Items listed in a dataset
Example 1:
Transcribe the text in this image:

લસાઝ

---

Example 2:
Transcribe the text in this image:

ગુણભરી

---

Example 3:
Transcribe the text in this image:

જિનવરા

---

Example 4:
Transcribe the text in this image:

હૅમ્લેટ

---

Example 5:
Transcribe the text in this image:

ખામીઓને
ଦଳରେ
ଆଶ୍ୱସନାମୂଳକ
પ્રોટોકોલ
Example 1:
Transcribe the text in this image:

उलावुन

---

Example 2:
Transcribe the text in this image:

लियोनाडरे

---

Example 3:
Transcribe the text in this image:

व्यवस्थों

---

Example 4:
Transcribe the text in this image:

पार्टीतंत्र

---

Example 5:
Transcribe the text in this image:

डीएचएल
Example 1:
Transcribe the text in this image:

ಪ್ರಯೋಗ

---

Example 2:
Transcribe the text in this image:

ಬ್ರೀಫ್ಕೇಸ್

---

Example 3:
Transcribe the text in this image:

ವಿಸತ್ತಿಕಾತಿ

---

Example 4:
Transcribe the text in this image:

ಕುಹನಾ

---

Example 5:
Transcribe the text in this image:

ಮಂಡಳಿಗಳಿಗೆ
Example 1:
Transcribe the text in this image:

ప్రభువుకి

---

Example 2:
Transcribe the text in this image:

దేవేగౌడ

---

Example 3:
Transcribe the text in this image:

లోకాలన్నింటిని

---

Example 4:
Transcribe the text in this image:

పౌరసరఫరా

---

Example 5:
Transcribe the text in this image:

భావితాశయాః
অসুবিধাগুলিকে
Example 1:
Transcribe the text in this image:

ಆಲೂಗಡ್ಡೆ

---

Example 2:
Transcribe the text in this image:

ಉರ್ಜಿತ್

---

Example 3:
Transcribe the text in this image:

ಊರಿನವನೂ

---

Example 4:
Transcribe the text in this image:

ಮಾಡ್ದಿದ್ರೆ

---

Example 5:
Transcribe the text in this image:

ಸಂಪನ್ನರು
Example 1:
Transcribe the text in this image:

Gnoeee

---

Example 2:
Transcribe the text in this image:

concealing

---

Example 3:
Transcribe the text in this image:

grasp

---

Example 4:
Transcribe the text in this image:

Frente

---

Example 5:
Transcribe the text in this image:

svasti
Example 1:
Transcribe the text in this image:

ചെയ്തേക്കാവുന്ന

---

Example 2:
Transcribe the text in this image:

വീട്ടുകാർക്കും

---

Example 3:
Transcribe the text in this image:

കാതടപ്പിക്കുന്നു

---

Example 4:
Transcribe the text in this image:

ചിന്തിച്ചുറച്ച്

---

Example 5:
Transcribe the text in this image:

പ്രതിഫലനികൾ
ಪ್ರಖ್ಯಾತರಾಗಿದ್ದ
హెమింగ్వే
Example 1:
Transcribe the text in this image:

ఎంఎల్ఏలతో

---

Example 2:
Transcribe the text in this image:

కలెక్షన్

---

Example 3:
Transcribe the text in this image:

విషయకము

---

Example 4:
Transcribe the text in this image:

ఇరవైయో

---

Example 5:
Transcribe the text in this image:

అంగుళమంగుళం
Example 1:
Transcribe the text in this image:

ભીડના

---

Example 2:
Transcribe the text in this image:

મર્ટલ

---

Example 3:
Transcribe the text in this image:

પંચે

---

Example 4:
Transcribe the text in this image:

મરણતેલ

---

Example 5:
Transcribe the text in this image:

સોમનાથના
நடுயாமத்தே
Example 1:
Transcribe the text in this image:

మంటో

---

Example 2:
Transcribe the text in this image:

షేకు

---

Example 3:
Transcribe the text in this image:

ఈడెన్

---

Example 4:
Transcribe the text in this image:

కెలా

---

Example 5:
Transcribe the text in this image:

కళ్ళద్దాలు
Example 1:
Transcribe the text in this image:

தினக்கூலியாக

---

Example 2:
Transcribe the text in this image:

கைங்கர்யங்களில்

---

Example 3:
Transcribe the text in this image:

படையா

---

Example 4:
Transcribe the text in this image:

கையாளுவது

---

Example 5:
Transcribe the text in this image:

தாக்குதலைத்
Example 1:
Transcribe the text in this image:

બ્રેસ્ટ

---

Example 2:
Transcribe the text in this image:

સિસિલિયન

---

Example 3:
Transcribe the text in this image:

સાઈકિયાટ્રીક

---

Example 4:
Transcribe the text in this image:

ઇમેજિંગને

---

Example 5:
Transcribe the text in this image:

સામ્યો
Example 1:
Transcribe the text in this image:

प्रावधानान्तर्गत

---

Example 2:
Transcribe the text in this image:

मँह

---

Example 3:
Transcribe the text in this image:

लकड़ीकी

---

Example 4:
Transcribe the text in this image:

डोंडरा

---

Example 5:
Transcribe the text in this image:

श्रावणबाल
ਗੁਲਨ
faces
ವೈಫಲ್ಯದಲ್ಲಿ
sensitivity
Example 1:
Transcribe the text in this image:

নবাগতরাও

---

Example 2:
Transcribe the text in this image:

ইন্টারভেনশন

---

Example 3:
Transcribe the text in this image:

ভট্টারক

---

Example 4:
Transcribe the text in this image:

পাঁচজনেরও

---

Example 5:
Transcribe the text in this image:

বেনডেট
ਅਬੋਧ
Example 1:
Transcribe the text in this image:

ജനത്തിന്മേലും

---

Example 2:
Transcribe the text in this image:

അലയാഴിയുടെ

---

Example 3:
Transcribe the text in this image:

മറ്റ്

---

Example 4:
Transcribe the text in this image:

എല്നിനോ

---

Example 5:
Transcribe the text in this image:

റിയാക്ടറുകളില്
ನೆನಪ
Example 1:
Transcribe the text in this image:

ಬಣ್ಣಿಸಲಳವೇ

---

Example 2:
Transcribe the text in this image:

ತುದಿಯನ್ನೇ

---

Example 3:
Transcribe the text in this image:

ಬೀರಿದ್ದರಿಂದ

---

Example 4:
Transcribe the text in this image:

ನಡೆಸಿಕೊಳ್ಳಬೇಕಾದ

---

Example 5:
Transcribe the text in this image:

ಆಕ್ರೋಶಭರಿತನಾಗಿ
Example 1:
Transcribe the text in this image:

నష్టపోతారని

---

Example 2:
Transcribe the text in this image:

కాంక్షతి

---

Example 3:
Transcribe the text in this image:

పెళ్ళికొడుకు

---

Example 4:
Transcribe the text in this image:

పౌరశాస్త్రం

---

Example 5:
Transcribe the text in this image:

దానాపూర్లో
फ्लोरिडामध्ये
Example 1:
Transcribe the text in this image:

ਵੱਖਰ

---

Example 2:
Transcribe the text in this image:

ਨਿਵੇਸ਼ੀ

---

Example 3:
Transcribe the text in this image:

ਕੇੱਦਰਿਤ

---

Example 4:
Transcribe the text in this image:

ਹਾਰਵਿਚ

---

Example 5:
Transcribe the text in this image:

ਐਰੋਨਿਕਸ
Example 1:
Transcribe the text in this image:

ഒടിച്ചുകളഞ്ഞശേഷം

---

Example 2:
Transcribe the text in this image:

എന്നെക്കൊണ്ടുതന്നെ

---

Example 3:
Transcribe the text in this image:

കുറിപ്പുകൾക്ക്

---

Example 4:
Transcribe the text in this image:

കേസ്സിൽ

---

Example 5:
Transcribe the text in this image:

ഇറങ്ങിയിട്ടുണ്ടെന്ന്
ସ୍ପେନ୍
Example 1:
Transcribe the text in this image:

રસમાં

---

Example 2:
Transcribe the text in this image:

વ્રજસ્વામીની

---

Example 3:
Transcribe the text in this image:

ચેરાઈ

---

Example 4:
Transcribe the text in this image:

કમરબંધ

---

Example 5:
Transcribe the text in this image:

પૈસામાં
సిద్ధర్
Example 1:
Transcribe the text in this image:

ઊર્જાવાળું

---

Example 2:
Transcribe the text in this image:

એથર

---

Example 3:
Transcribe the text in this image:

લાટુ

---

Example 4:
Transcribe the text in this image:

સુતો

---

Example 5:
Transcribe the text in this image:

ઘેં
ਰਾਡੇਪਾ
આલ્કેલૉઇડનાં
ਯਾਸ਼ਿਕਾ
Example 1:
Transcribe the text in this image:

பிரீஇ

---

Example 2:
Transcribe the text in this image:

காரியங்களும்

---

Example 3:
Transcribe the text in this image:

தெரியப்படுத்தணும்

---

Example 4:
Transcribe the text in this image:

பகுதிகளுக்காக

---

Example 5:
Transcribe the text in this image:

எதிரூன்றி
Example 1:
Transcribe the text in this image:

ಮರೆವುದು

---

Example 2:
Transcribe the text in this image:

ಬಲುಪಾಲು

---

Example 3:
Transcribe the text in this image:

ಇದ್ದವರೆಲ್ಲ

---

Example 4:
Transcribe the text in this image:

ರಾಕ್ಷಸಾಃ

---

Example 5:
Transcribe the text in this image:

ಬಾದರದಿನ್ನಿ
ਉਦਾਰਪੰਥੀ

YOUR INSTRUCTIONS: Recast the stretch of the listing above from its start through the line containing "കാതടപ്പിക്കുന്നു", both ends included, as a Markdown table with the columns Row and Line. Leave out blank lines.

OUTPUT BELOW:
| Row | Line |
|---|---|
| 1 | Example 1: |
| 2 | Transcribe the text in this image: |
| 3 | લસાઝ |
| 4 | --- |
| 5 | Example 2: |
| 6 | Transcribe the text in this image: |
| 7 | ગુણભરી |
| 8 | --- |
| 9 | Example 3: |
| 10 | Transcribe the text in this image: |
| 11 | જિનવરા |
| 12 | --- |
| 13 | Example 4: |
| 14 | Transcribe the text in this image: |
| 15 | હૅમ્લેટ |
| 16 | --- |
| 17 | Example 5: |
| 18 | Transcribe the text in this image: |
| 19 | ખામીઓને |
| 20 | ଦଳରେ |
| 21 | ଆଶ୍ୱସନାମୂଳକ |
| 22 | પ્રોટોકોલ |
| 23 | Example 1: |
| 24 | Transcribe the text in this image: |
| 25 | उलावुन |
| 26 | --- |
| 27 | Example 2: |
| 28 | Transcribe the text in this image: |
| 29 | लियोनाडरे |
| 30 | --- |
| 31 | Example 3: |
| 32 | Transcribe the text in this image: |
| 33 | व्यवस्थों |
| 34 | --- |
| 35 | Example 4: |
| 36 | Transcribe the text in this image: |
| 37 | पार्टीतंत्र |
| 38 | --- |
| 39 | Example 5: |
| 40 | Transcribe the text in this image: |
| 41 | डीएचएल |
| 42 | Example 1: |
| 43 | Transcribe the text in this image: |
| 44 | ಪ್ರಯೋಗ |
| 45 | --- |
| 46 | Example 2: |
| 47 | Transcribe the text in this image: |
| 48 | ಬ್ರೀಫ್ಕೇಸ್ |
| 49 | --- |
| 50 | Example 3: |
| 51 | Transcribe the text in this image: |
| 52 | ವಿಸತ್ತಿಕಾತಿ |
| 53 | --- |
| 54 | Example 4: |
| 55 | Transcribe the text in this image: |
| 56 | ಕುಹನಾ |
| 57 | --- |
| 58 | Example 5: |
| 59 | Transcribe the text in this image: |
| 60 | ಮಂಡಳಿಗಳಿಗೆ |
| 61 | Example 1: |
| 62 | Transcribe the text in this image: |
| 63 | ప్రభువుకి |
| 64 | --- |
| 65 | Example 2: |
| 66 | Transcribe the text in this image: |
| 67 | దేవేగౌడ |
| 68 | --- |
| 69 | Example 3: |
| 70 | Transcribe the text in this image: |
| 71 | లోకాలన్నింటిని |
| 72 | --- |
| 73 | Example 4: |
| 74 | Transcribe the text in this image: |
| 75 | పౌరసరఫరా |
| 76 | --- |
| 77 | Example 5: |
| 78 | Transcribe the text in this image: |
| 79 | భావితాశయాః |
| 80 | অসুবিধাগুলিকে |
| 81 | Example 1: |
| 82 | Transcribe the text in this image: |
| 83 | ಆಲೂಗಡ್ಡೆ |
| 84 | --- |
| 85 | Example 2: |
| 86 | Transcribe the text in this image: |
| 87 | ಉರ್ಜಿತ್ |
| 88 | --- |
| 89 | Example 3: |
| 90 | Transcribe the text in this image: |
| 91 | ಊರಿನವನೂ |
| 92 | --- |
| 93 | Example 4: |
| 94 | Transcribe the text in this image: |
| 95 | ಮಾಡ್ದಿದ್ರೆ |
| 96 | --- |
| 97 | Example 5: |
| 98 | Transcribe the text in this image: |
| 99 | ಸಂಪನ್ನರು |
| 100 | Example 1: |
| 101 | Transcribe the text in this image: |
| 102 | Gnoeee |
| 103 | --- |
| 104 | Example 2: |
| 105 | Transcribe the text in this image: |
| 106 | concealing |
| 107 | --- |
| 108 | Example 3: |
| 109 | Transcribe the text in this image: |
| 110 | grasp |
| 111 | --- |
| 112 | Example 4: |
| 113 | Transcribe the text in this image: |
| 114 | Frente |
| 115 | --- |
| 116 | Example 5: |
| 117 | Transcribe the text in this image: |
| 118 | svasti |
| 119 | Example 1: |
| 120 | Transcribe the text in this image: |
| 121 | ചെയ്തേക്കാവുന്ന |
| 122 | --- |
| 123 | Example 2: |
| 124 | Transcribe the text in this image: |
| 125 | വീട്ടുകാർക്കും |
| 126 | --- |
| 127 | Example 3: |
| 128 | Transcribe the text in this image: |
| 129 | കാതടപ്പിക്കുന്നു |